Dataset entries
>>>
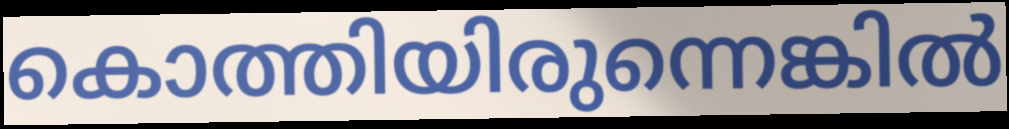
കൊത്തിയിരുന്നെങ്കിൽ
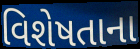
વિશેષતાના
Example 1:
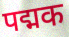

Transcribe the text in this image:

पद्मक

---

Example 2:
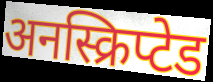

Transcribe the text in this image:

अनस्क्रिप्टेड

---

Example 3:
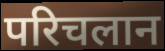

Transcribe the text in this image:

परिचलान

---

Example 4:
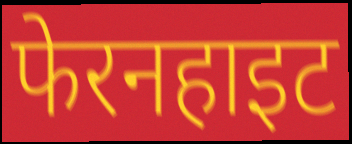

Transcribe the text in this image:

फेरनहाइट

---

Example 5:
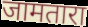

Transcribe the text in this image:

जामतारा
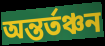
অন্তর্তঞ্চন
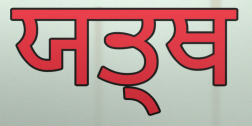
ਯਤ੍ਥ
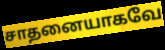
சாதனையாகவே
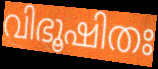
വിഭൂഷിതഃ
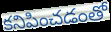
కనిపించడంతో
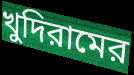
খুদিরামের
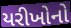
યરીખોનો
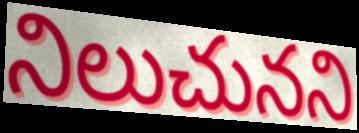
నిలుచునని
<<<
Assigned task ▸ The answer must be one number, the count of lines above that hold the word "Example".

Response ▸ 5